Write out exactly, please, every line from the beginning of the entries to the line holding "HIGHEST APPELLATE COURT", and no pictures.

Saved entries:
>>>>
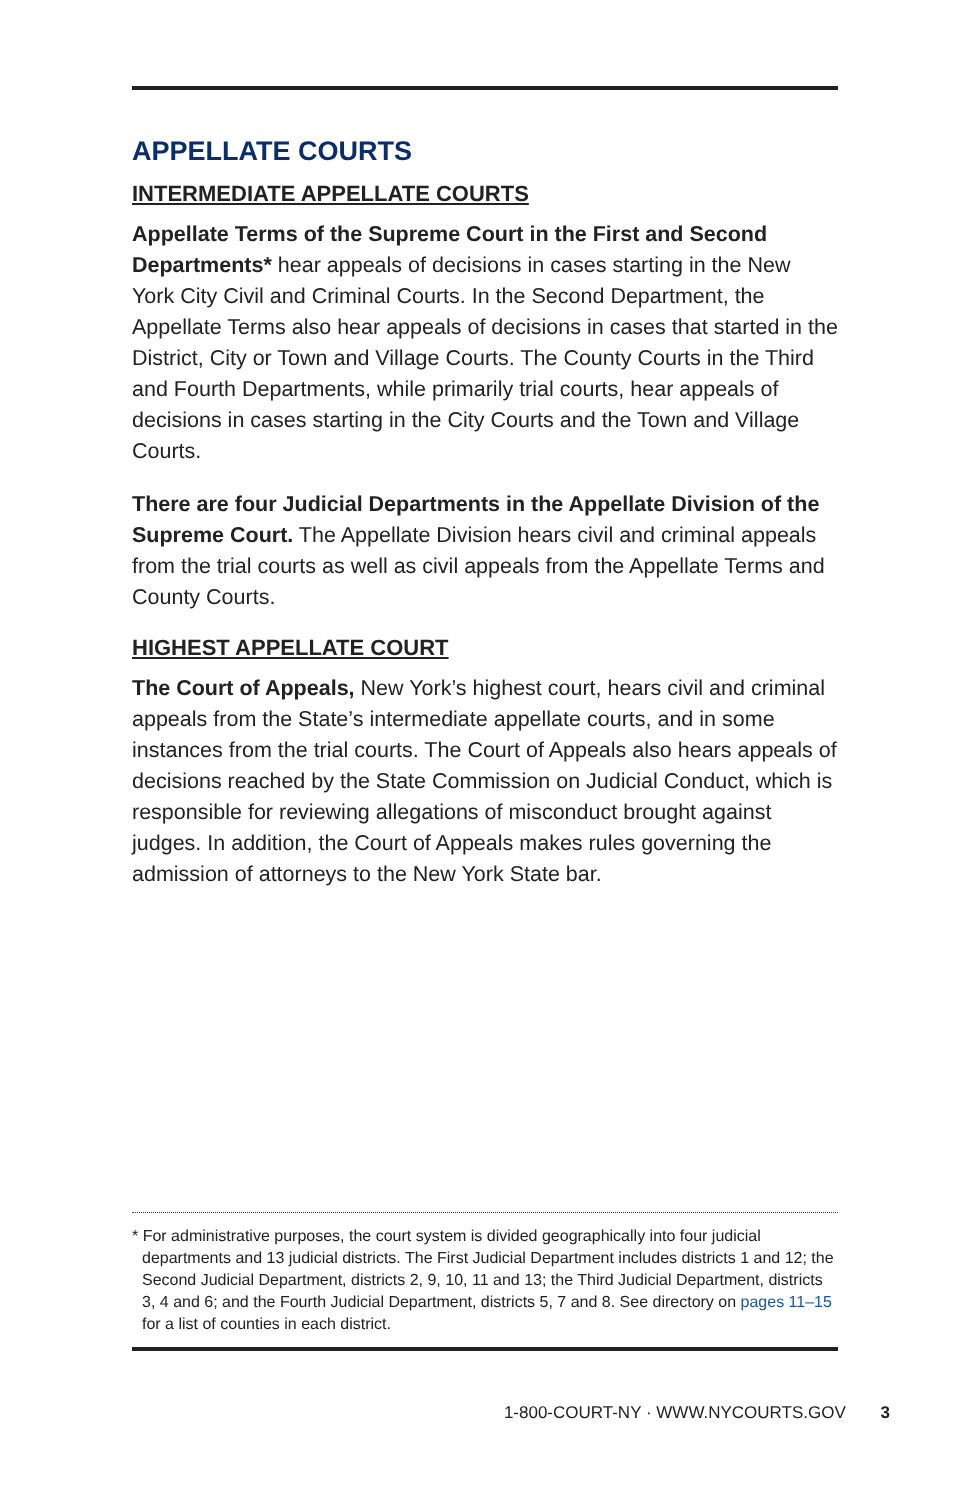APPELLATE COURTS
INTERMEDIATE APPELLATE COURTS
Appellate Terms of the Supreme Court in the First and Second Departments* hear appeals of decisions in cases starting in the New York City Civil and Criminal Courts. In the Second Department, the Appellate Terms also hear appeals of decisions in cases that started in the District, City or Town and Village Courts. The County Courts in the Third and Fourth Departments, while primarily trial courts, hear appeals of decisions in cases starting in the City Courts and the Town and Village Courts.
There are four Judicial Departments in the Appellate Division of the Supreme Court. The Appellate Division hears civil and criminal appeals from the trial courts as well as civil appeals from the Appellate Terms and County Courts.
HIGHEST APPELLATE COURT
The Court of Appeals, New York’s highest court, hears civil and criminal appeals from the State’s intermediate appellate courts, and in some instances from the trial courts. The Court of Appeals also hears appeals of decisions reached by the State Commission on Judicial Conduct, which is responsible for reviewing allegations of misconduct brought against judges. In addition, the Court of Appeals makes rules governing the admission of attorneys to the New York State bar.
* For administrative purposes, the court system is divided geographically into four judicial departments and 13 judicial districts. The First Judicial Department includes districts 1 and 12; the Second Judicial Department, districts 2, 9, 10, 11 and 13; the Third Judicial Department, districts 3, 4 and 6; and the Fourth Judicial Department, districts 5, 7 and 8. See directory on pages 11–15 for a list of counties in each district.
1-800-COURT-NY · WWW.NYCOURTS.GOV 3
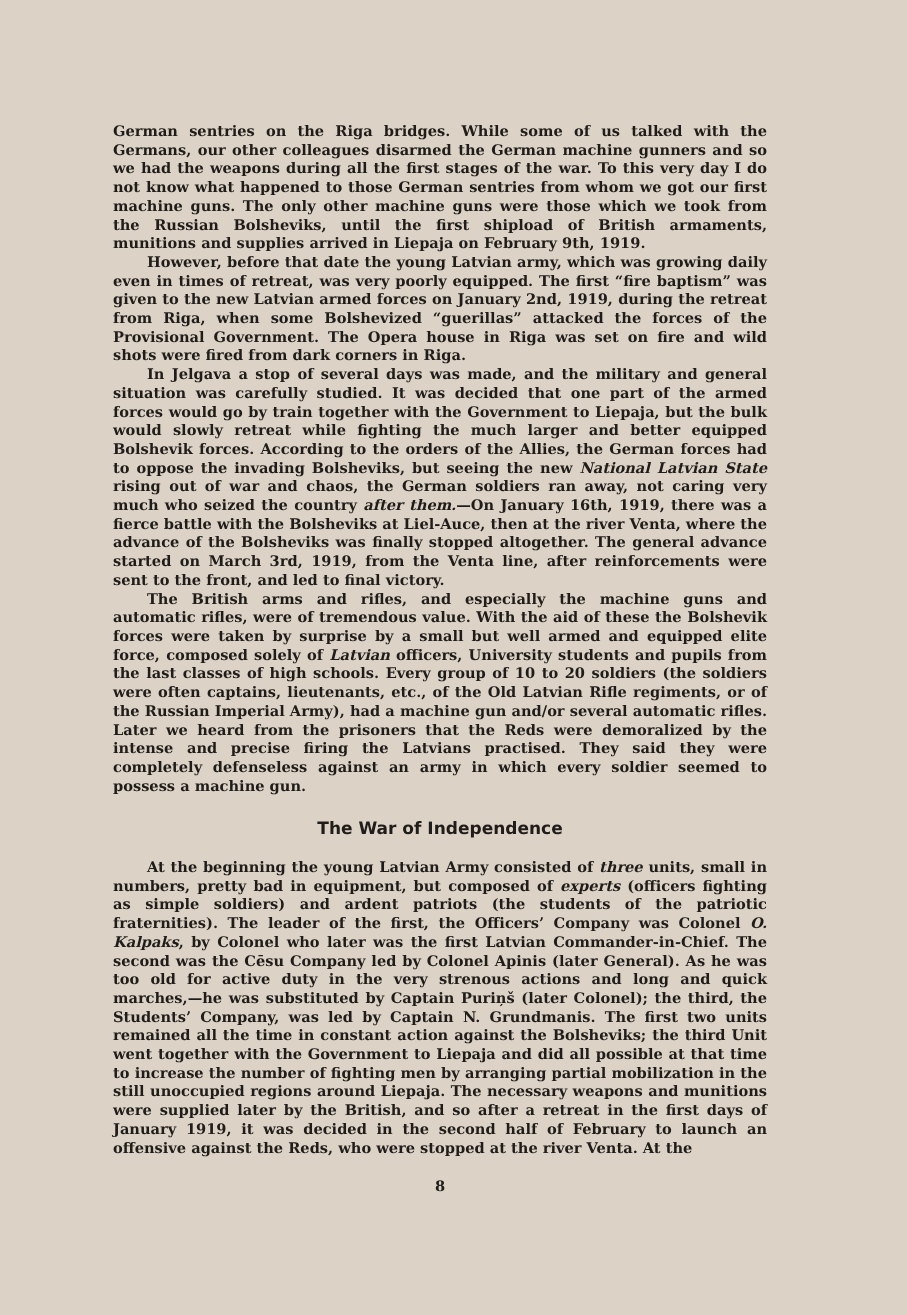German sentries on the Riga bridges. While some of us talked with the Germans, our other colleagues disarmed the German machine gunners and so we had the weapons during all the first stages of the war. To this very day I do not know what happened to those German sentries from whom we got our first machine guns. The only other machine guns were those which we took from the Russian Bolsheviks, until the first shipload of British armaments, munitions and supplies arrived in Liepaja on February 9th, 1919.
However, before that date the young Latvian army, which was growing daily even in times of retreat, was very poorly equipped. The first “fire baptism” was given to the new Latvian armed forces on January 2nd, 1919, during the retreat from Riga, when some Bolshevized “guerillas” attacked the forces of the Provisional Government. The Opera house in Riga was set on fire and wild shots were fired from dark corners in Riga.
In Jelgava a stop of several days was made, and the military and general situation was carefully studied. It was decided that one part of the armed forces would go by train together with the Government to Liepaja, but the bulk would slowly retreat while fighting the much larger and better equipped Bolshevik forces. According to the orders of the Allies, the German forces had to oppose the invading Bolsheviks, but seeing the new National Latvian State rising out of war and chaos, the German soldiers ran away, not caring very much who seized the country after them.—On January 16th, 1919, there was a fierce battle with the Bolsheviks at Liel-Auce, then at the river Venta, where the advance of the Bolsheviks was finally stopped altogether. The general advance started on March 3rd, 1919, from the Venta line, after reinforcements were sent to the front, and led to final victory.
The British arms and rifles, and especially the machine guns and automatic rifles, were of tremendous value. With the aid of these the Bolshevik forces were taken by surprise by a small but well armed and equipped elite force, composed solely of Latvian officers, University students and pupils from the last classes of high schools. Every group of 10 to 20 soldiers (the soldiers were often captains, lieutenants, etc., of the Old Latvian Rifle regiments, or of the Russian Imperial Army), had a machine gun and/or several automatic rifles. Later we heard from the prisoners that the Reds were demoralized by the intense and precise firing the Latvians practised. They said they were completely defenseless against an army in which every soldier seemed to possess a machine gun.
The War of Independence
At the beginning the young Latvian Army consisted of three units, small in numbers, pretty bad in equipment, but composed of experts (officers fighting as simple soldiers) and ardent patriots (the students of the patriotic fraternities). The leader of the first, the Officers’ Company was Colonel O. Kalpaks, by Colonel who later was the first Latvian Commander-in-Chief. The second was the Cēsu Company led by Colonel Apinis (later General). As he was too old for active duty in the very strenous actions and long and quick marches,—he was substituted by Captain Puriņš (later Colonel); the third, the Students’ Company, was led by Captain N. Grundmanis. The first two units remained all the time in constant action against the Bolsheviks; the third Unit went together with the Government to Liepaja and did all possible at that time to increase the number of fighting men by arranging partial mobilization in the still unoccupied regions around Liepaja. The necessary weapons and munitions were supplied later by the British, and so after a retreat in the first days of January 1919, it was decided in the second half of February to launch an offensive against the Reds, who were stopped at the river Venta. At the
8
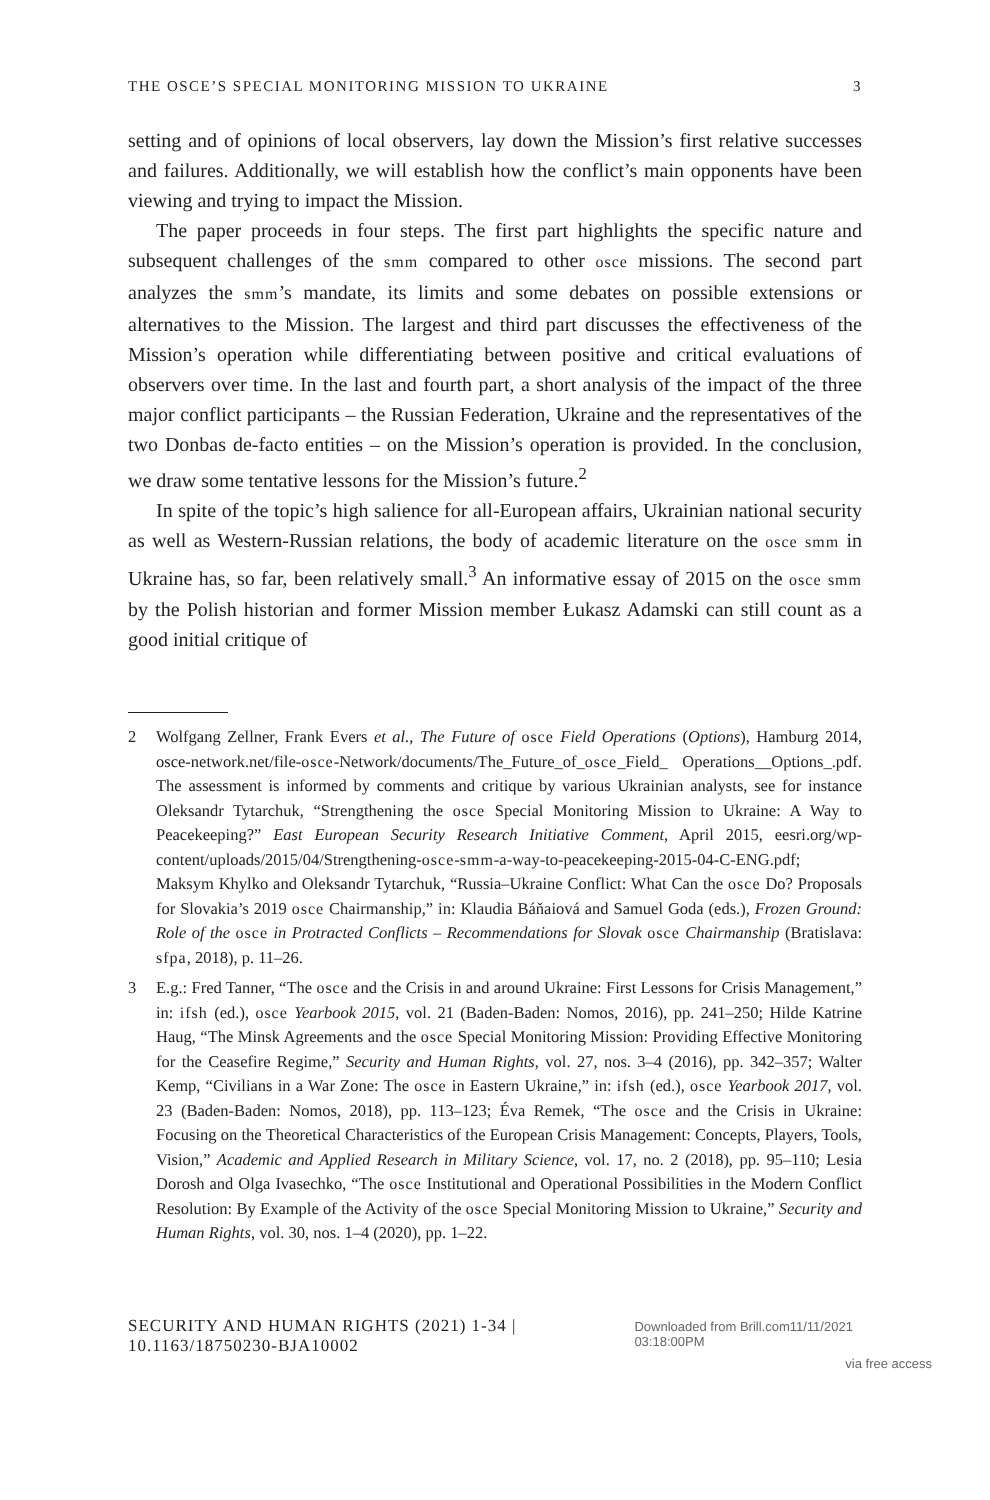THE OSCE’S SPECIAL MONITORING MISSION TO UKRAINE 3
setting and of opinions of local observers, lay down the Mission’s first relative successes and failures. Additionally, we will establish how the conflict’s main opponents have been viewing and trying to impact the Mission.
The paper proceeds in four steps. The first part highlights the specific nature and subsequent challenges of the smm compared to other osce missions. The second part analyzes the smm’s mandate, its limits and some debates on possible extensions or alternatives to the Mission. The largest and third part discusses the effectiveness of the Mission’s operation while differentiating between positive and critical evaluations of observers over time. In the last and fourth part, a short analysis of the impact of the three major conflict participants – the Russian Federation, Ukraine and the representatives of the two Donbas de-facto entities – on the Mission’s operation is provided. In the conclusion, we draw some tentative lessons for the Mission’s future.<sup>2</sup>
In spite of the topic’s high salience for all-European affairs, Ukrainian national security as well as Western-Russian relations, the body of academic literature on the osce smm in Ukraine has, so far, been relatively small.<sup>3</sup> An informative essay of 2015 on the osce smm by the Polish historian and former Mission member Łukasz Adamski can still count as a good initial critique of
2 Wolfgang Zellner, Frank Evers et al., The Future of osce Field Operations (Options), Hamburg 2014, osce-network.net/file-osce-Network/documents/The_Future_of_osce_Field_ Operations__Options_.pdf. The assessment is informed by comments and critique by various Ukrainian analysts, see for instance Oleksandr Tytarchuk, “Strengthening the osce Special Monitoring Mission to Ukraine: A Way to Peacekeeping?” East European Security Research Initiative Comment, April 2015, eesri.org/wp-content/uploads/2015/04/Strengthening-osce-smm-a-way-to-peacekeeping-2015-04-C-ENG.pdf; Maksym Khylko and Oleksandr Tytarchuk, “Russia–Ukraine Conflict: What Can the osce Do? Proposals for Slovakia’s 2019 osce Chairmanship,” in: Klaudia Báňaiová and Samuel Goda (eds.), Frozen Ground: Role of the osce in Protracted Conflicts – Recommendations for Slovak osce Chairmanship (Bratislava: sfpa, 2018), p. 11–26.
3 E.g.: Fred Tanner, “The osce and the Crisis in and around Ukraine: First Lessons for Crisis Management,” in: ifsh (ed.), osce Yearbook 2015, vol. 21 (Baden-Baden: Nomos, 2016), pp. 241–250; Hilde Katrine Haug, “The Minsk Agreements and the osce Special Monitoring Mission: Providing Effective Monitoring for the Ceasefire Regime,” Security and Human Rights, vol. 27, nos. 3–4 (2016), pp. 342–357; Walter Kemp, “Civilians in a War Zone: The osce in Eastern Ukraine,” in: ifsh (ed.), osce Yearbook 2017, vol. 23 (Baden-Baden: Nomos, 2018), pp. 113–123; Éva Remek, “The osce and the Crisis in Ukraine: Focusing on the Theoretical Characteristics of the European Crisis Management: Concepts, Players, Tools, Vision,” Academic and Applied Research in Military Science, vol. 17, no. 2 (2018), pp. 95–110; Lesia Dorosh and Olga Ivasechko, “The osce Institutional and Operational Possibilities in the Modern Conflict Resolution: By Example of the Activity of the osce Special Monitoring Mission to Ukraine,” Security and Human Rights, vol. 30, nos. 1–4 (2020), pp. 1–22.
SECURITY AND HUMAN RIGHTS (2021) 1-34 | 10.1163/18750230-BJA10002 Downloaded from Brill.com11/11/2021 03:18:00PM
via free access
<<<<
Answer section:
APPELLATE COURTS
INTERMEDIATE APPELLATE COURTS
Appellate Terms of the Supreme Court in the First and Second Departments* hear appeals of decisions in cases starting in the New York City Civil and Criminal Courts. In the Second Department, the Appellate Terms also hear appeals of decisions in cases that started in the District, City or Town and Village Courts. The County Courts in the Third and Fourth Departments, while primarily trial courts, hear appeals of decisions in cases starting in the City Courts and the Town and Village Courts.
There are four Judicial Departments in the Appellate Division of the Supreme Court. The Appellate Division hears civil and criminal appeals from the trial courts as well as civil appeals from the Appellate Terms and County Courts.
HIGHEST APPELLATE COURT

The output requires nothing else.